California bills would take badges from misbehaving officers
SACRAMENTO >> California would start licensing law enforcement officers, create a way to end their careers for misbehavior including racial bias, and make it easier to sue them for monetary damages under an expanded version of legislation that died at the end of last year’s legislative session, supporters said Tuesday.
California is one of just four states without a way to decertify police officers, alongside Hawaii, New Jersey and Rhode Island.
“These are officers who have abused their authority and violated the public trust, and we all agree they must be held accountable,” said state Sen. Steven Bradford, who is carrying the most sweeping of several decertification proposals. “We (in California) claim to be a leader in all things — we shouldn’t be an outlier when it comes to police reform.”
The bill by Bradford, who heads the Senate Public Safety Committee, would require the state’s Commission on Peace Officer Standards and Training to issue each officer a proof of eligibility or basic certificate. Currently, the state licenses more than 200 professions and trades including doctors, lawyers, and contractors, but not law enforcement officers.

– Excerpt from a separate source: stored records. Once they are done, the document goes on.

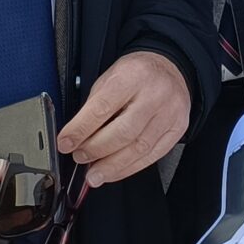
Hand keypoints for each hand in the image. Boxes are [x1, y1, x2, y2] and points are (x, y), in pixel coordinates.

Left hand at [58, 50, 190, 187]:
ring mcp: (170, 113)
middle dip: (96, 150)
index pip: (103, 107)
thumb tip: (76, 138)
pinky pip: (152, 155)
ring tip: (94, 175)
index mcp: (132, 76)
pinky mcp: (177, 129)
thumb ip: (94, 106)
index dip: (81, 129)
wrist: (169, 68)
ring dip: (112, 166)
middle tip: (80, 157)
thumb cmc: (135, 74)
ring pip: (139, 148)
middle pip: (123, 131)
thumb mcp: (109, 78)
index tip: (66, 143)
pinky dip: (130, 168)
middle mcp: (155, 94)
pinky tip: (114, 171)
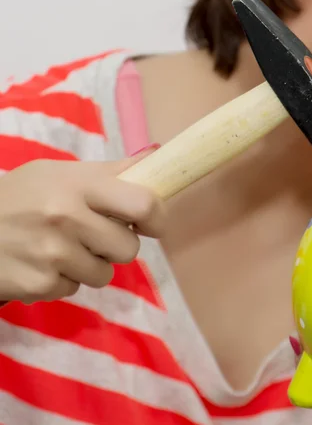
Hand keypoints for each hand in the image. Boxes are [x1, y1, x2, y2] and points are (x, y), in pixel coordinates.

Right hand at [0, 145, 165, 303]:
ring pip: (105, 274)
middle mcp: (66, 218)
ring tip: (62, 247)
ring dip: (90, 265)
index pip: (143, 204)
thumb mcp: (60, 173)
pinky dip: (63, 279)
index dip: (157, 217)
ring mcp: (52, 254)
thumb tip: (157, 156)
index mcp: (78, 185)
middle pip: (128, 249)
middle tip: (94, 234)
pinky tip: (40, 262)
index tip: (151, 223)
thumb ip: (110, 172)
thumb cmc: (21, 196)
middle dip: (117, 245)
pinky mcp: (38, 284)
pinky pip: (75, 288)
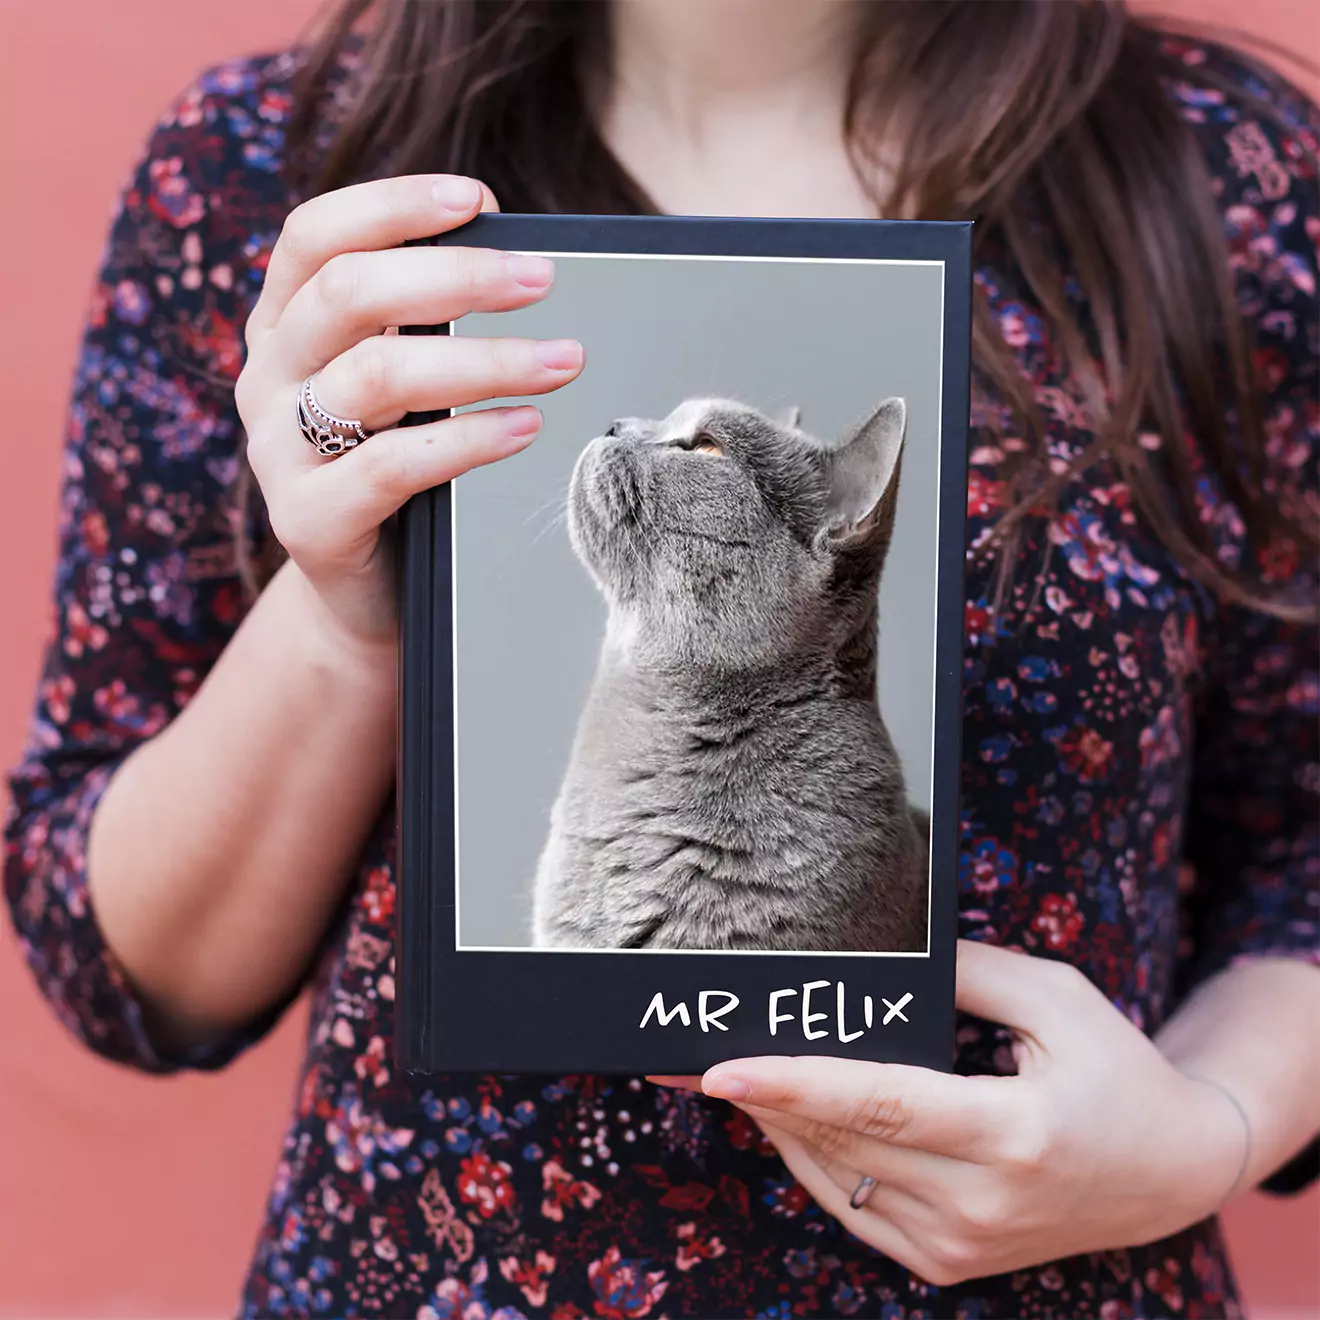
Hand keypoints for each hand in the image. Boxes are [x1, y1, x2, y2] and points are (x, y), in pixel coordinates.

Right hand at [236, 173, 585, 649]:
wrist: (363, 595)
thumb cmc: (396, 476)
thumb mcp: (402, 389)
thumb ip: (424, 328)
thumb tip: (512, 259)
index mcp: (282, 327)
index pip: (314, 238)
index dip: (390, 205)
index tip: (475, 198)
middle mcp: (268, 378)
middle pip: (348, 295)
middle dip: (455, 277)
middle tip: (540, 280)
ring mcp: (278, 451)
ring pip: (376, 377)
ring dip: (482, 360)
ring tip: (561, 360)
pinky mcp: (308, 520)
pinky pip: (391, 466)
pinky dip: (468, 439)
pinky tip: (524, 426)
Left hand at [677, 942, 1249, 1284]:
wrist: (1168, 1170)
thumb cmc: (1114, 1071)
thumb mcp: (1057, 999)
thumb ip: (969, 971)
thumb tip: (883, 953)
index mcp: (1013, 1136)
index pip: (877, 1105)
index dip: (793, 1084)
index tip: (720, 1069)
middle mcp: (982, 1203)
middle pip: (842, 1141)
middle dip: (762, 1096)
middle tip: (693, 1056)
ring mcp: (962, 1245)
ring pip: (836, 1179)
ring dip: (779, 1125)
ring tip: (731, 1077)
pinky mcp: (948, 1263)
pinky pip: (853, 1210)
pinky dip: (812, 1161)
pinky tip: (785, 1118)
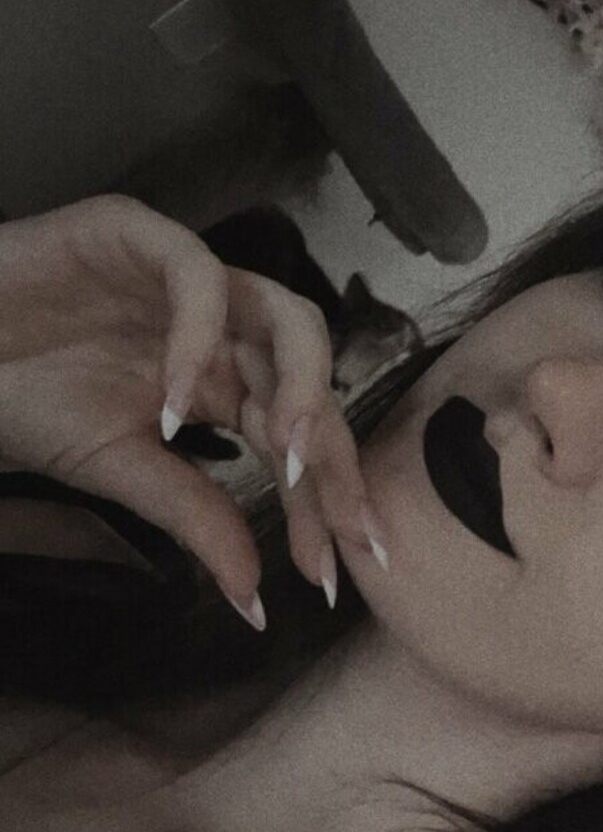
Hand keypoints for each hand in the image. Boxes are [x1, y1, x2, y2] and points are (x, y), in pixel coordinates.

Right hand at [0, 194, 376, 622]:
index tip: (333, 573)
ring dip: (299, 387)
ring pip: (285, 316)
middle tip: (342, 531)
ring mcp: (190, 281)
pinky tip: (177, 404)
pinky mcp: (138, 233)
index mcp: (226, 381)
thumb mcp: (125, 471)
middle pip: (314, 384)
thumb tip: (253, 599)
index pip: (300, 438)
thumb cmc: (29, 399)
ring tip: (286, 458)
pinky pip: (196, 275)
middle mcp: (225, 329)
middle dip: (334, 459)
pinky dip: (197, 335)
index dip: (326, 501)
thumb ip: (196, 519)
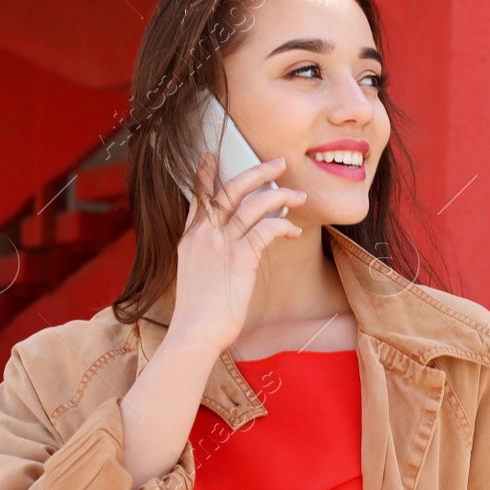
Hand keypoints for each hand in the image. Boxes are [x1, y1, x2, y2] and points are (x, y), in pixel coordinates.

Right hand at [167, 152, 307, 356]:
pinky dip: (283, 225)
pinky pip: (267, 229)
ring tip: (299, 194)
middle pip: (230, 190)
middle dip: (256, 172)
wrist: (193, 333)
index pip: (198, 198)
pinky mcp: (240, 257)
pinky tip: (292, 230)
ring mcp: (221, 244)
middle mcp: (204, 235)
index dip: (205, 176)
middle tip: (278, 162)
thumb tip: (220, 258)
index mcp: (190, 239)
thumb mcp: (194, 278)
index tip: (210, 156)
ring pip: (253, 204)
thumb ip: (205, 259)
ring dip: (280, 195)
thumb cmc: (198, 314)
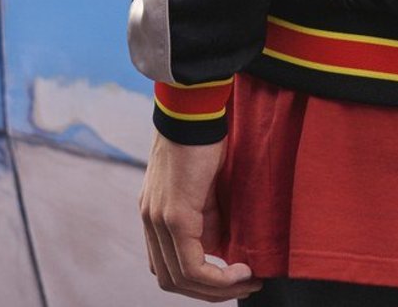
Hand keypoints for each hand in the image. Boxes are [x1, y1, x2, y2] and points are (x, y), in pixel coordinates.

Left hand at [139, 131, 261, 299]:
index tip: (230, 276)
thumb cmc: (204, 137)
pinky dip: (216, 278)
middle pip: (170, 280)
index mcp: (154, 213)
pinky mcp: (174, 216)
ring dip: (217, 289)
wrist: (193, 109)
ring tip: (247, 281)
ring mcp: (158, 220)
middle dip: (209, 292)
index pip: (166, 265)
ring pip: (180, 278)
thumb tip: (221, 245)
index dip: (197, 280)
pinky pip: (191, 265)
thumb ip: (207, 215)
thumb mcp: (204, 184)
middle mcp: (150, 220)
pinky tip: (240, 271)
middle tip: (243, 285)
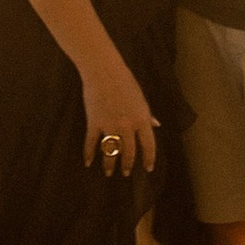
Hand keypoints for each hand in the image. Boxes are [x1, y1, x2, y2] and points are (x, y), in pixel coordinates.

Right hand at [81, 55, 158, 176]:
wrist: (104, 71)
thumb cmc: (124, 81)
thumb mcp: (140, 98)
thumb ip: (147, 114)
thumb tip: (156, 125)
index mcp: (141, 119)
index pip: (148, 144)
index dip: (149, 158)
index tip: (148, 168)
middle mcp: (127, 126)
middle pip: (129, 151)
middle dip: (127, 164)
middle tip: (126, 173)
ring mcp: (110, 125)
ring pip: (111, 151)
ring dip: (110, 164)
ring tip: (109, 173)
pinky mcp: (94, 122)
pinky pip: (91, 142)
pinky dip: (89, 153)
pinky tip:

Bradford’s bill would give the commission the power to investigate officers and revoke their eligibility for wrongs including using excessive force, sexual assault, making a false arrest or report, or participating in a law enforcement gang. Some of those investigations could be retroactive under his revised proposal.
Police could also lose their badges for “acts demonstrating bias” based on race, religion, sexual orientation or mental disability, among other criteria.
Bradford said in his bill that three of every four unarmed persons killed by police were people of color.
“Decertifying police officers (who abuse their power) ... is key to building trust between the police and the communities and changing the culture of policing in this state,” said Cephus Johnson, a criminal justice reform advocate widely known as Uncle Bobby X whose nephew, Oscar Grant, was killed by transit police in the San Francisco Bay Area in 2009.
Two bills, one by Assemblyman Jim Cooper, himself a former sheriff’s captain, and the other by fellow Democratic Assemblyman Rudy Salas, both have a much stronger law enforcement representation on the statewide panel considering decertification than would Bradford’s bill. Neither includes the licensing or lawsuit provisions in Bradford’s bill.
The third bill, by Republican Assemblyman Jordan Cunningham, would require local law enforcement agencies to complete misconduct investigations even if the officer resigns. The practice of ending investigation after an officer resigns has allowed questionable officers to simply move to another department.